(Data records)
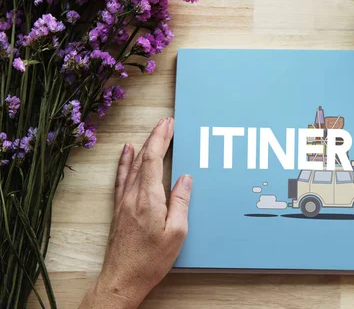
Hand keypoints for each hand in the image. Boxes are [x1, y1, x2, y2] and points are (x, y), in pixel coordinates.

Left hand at [80, 117, 191, 308]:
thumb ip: (181, 202)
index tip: (168, 124)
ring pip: (132, 166)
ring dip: (143, 146)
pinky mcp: (119, 209)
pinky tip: (126, 152)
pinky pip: (122, 178)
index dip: (160, 139)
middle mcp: (132, 196)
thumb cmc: (150, 260)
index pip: (153, 160)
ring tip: (152, 132)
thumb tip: (185, 179)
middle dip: (155, 138)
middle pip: (142, 158)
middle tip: (165, 123)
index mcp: (148, 199)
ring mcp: (123, 202)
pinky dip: (125, 162)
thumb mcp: (176, 233)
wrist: (122, 279)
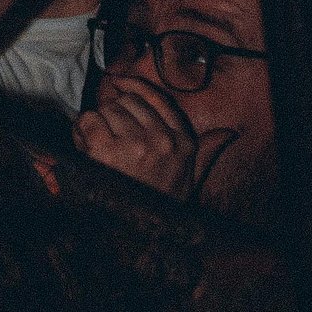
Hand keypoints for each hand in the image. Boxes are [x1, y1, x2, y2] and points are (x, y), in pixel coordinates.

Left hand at [74, 67, 215, 198]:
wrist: (137, 230)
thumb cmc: (161, 201)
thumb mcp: (191, 177)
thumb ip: (206, 151)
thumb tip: (229, 133)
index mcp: (183, 142)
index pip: (158, 100)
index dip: (136, 87)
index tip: (120, 82)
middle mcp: (162, 139)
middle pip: (129, 102)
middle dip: (115, 114)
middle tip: (109, 135)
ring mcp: (135, 143)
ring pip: (108, 109)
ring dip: (98, 122)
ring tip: (98, 144)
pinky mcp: (108, 148)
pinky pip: (89, 119)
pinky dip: (82, 129)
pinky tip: (86, 145)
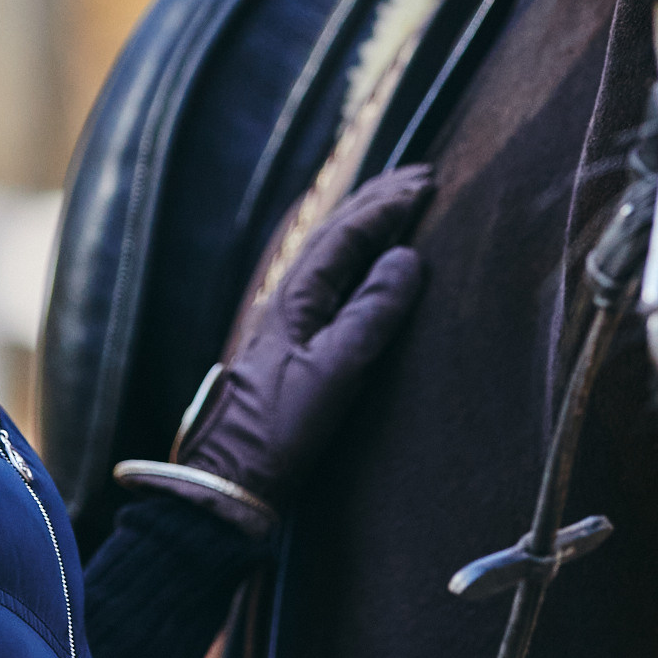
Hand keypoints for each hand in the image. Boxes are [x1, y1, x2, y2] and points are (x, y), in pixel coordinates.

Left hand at [114, 164, 431, 537]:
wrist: (229, 479)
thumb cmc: (278, 428)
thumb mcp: (334, 371)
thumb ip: (372, 313)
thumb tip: (408, 258)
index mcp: (296, 295)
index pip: (347, 232)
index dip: (388, 205)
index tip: (427, 183)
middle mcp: (287, 298)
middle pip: (335, 232)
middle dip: (377, 201)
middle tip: (420, 178)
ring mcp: (286, 321)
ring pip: (330, 254)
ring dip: (365, 224)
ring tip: (397, 205)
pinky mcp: (290, 346)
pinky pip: (328, 281)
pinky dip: (353, 258)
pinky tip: (361, 266)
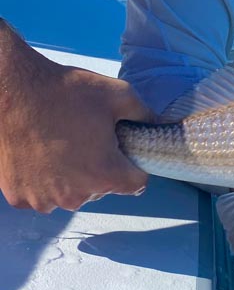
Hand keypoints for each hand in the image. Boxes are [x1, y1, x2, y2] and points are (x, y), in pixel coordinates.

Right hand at [0, 23, 153, 212]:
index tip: (122, 149)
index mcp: (105, 174)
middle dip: (100, 167)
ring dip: (70, 175)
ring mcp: (44, 199)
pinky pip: (42, 193)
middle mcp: (76, 195)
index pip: (136, 183)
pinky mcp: (20, 196)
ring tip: (60, 143)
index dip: (134, 165)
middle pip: (102, 188)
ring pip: (71, 192)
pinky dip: (43, 179)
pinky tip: (39, 153)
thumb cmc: (66, 91)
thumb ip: (145, 115)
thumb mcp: (118, 94)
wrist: (12, 90)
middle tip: (86, 137)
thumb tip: (161, 126)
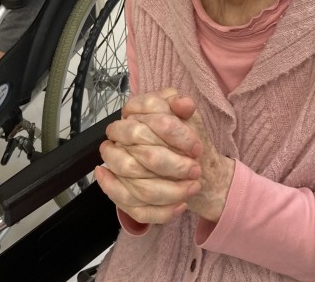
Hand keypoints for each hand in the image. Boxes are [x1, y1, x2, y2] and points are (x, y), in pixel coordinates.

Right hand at [95, 89, 233, 223]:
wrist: (184, 159)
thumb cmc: (182, 134)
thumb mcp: (186, 115)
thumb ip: (184, 105)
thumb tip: (184, 104)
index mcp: (133, 113)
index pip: (146, 124)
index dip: (175, 134)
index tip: (197, 147)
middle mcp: (119, 140)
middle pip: (141, 156)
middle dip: (173, 166)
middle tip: (196, 171)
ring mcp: (117, 168)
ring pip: (136, 186)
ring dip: (170, 191)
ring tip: (193, 188)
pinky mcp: (122, 193)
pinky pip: (135, 209)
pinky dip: (160, 211)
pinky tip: (181, 206)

* TASK DETAILS:
Print every entry above verbatim but drop the images.

* ANSWER TO THE EXERCISE:
Hand keypoints for each hand in the image. Boxes are [x1, y1, x2, y2] and points are (x, y), in pixel coordinates.

Left hand at [80, 117, 191, 308]:
thumb ip: (181, 202)
index tip: (168, 124)
ring pip: (132, 166)
ring dip: (143, 146)
pinky mcp: (119, 209)
pinky tip: (126, 152)
pinky pip: (122, 178)
index dip: (160, 139)
middle mcp: (132, 196)
thumb cmc: (150, 260)
index pip: (153, 160)
ring tip: (152, 132)
thumb tip: (185, 179)
middle dip: (155, 138)
middle pip: (142, 158)
middle tip: (165, 123)
index mcp: (148, 199)
ring mcp: (123, 202)
pinky dip: (125, 162)
thumb mcp: (176, 233)
wrist: (122, 279)
Hand keypoints for each hand in the image. Boxes are [x1, y1, x2, y2] and points are (x, y), in pixel coordinates.

Left hand at [74, 67, 215, 198]:
wrist: (137, 230)
thumb cmc: (161, 201)
thumb mcp: (191, 177)
thumb ip: (206, 151)
thumb tip: (229, 133)
index mcp: (183, 142)
index pip: (158, 100)
index dip: (136, 87)
index tip: (120, 82)
middle mcp: (162, 139)
middle pip: (129, 102)
middle dip: (115, 114)
middle tip: (109, 135)
ring mcp: (135, 143)
ring pip: (108, 109)
ring dip: (98, 122)
ring tip: (98, 144)
pinky mcp: (108, 148)
pinky pip: (89, 119)
pinky dip: (82, 129)
pinky tip: (86, 145)
Hand keypoints for each hand in the image. Boxes are [x1, y1, x2, y2] and points are (x, y), in pixel coordinates.

Left hand at [114, 164, 431, 537]:
wrist: (229, 479)
thumb cmc: (278, 428)
thumb mcp: (334, 371)
thumb ip: (372, 313)
thumb tip: (408, 258)
index mcp: (296, 295)
index pip: (347, 232)
index dip: (388, 205)
index tip: (427, 183)
middle mcp: (287, 298)
middle pip: (335, 232)
middle dip: (377, 201)
middle tip: (420, 178)
ring mcp: (286, 321)
ring pip: (330, 254)
ring dip: (365, 224)
ring tip: (397, 205)
pinky mcp: (290, 346)
pinky pip: (328, 281)
pinky dip: (353, 258)
pinky tip: (361, 266)
Hand keypoints for each hand in the image. Boxes are [x1, y1, x2, y2] and points are (x, y), in pixel coordinates.

Right hand at [0, 23, 153, 212]:
index tip: (122, 149)
index mcp: (105, 174)
middle dip: (100, 167)
ring dip: (70, 175)
ring mcp: (44, 199)
pinky pip: (42, 193)
middle mcp: (76, 195)
index pip: (136, 183)
pinky mcp: (20, 196)
ring tip: (60, 143)
index dip: (134, 165)
middle pip: (102, 188)
ring pip: (71, 192)
pinky dip: (43, 179)
pinky tip: (39, 153)
thumb cmc: (66, 91)
thumb ip: (145, 115)
thumb mcp: (118, 94)
wrist: (12, 90)
middle tip: (86, 137)
thumb tip: (161, 126)
Hand keypoints for each hand in the image. Boxes are [x1, y1, x2, y2] and points are (x, y), in pixel coordinates.

Right hand at [95, 89, 233, 223]:
wrist: (184, 159)
thumb cmc: (182, 134)
thumb mcp: (186, 115)
thumb ip: (184, 105)
thumb tip: (184, 104)
index mcp: (133, 113)
index pip: (146, 124)
index dip: (175, 134)
index tip: (197, 147)
middle mcp: (119, 140)
middle pip: (141, 156)
middle dip: (173, 166)
middle tip: (196, 171)
ring mcp: (117, 168)
ring pip: (136, 186)
ring dip: (170, 191)
ring tip: (193, 188)
pinky mcp: (122, 193)
pinky pip: (135, 209)
pinky dip: (160, 211)
pinky tip: (181, 206)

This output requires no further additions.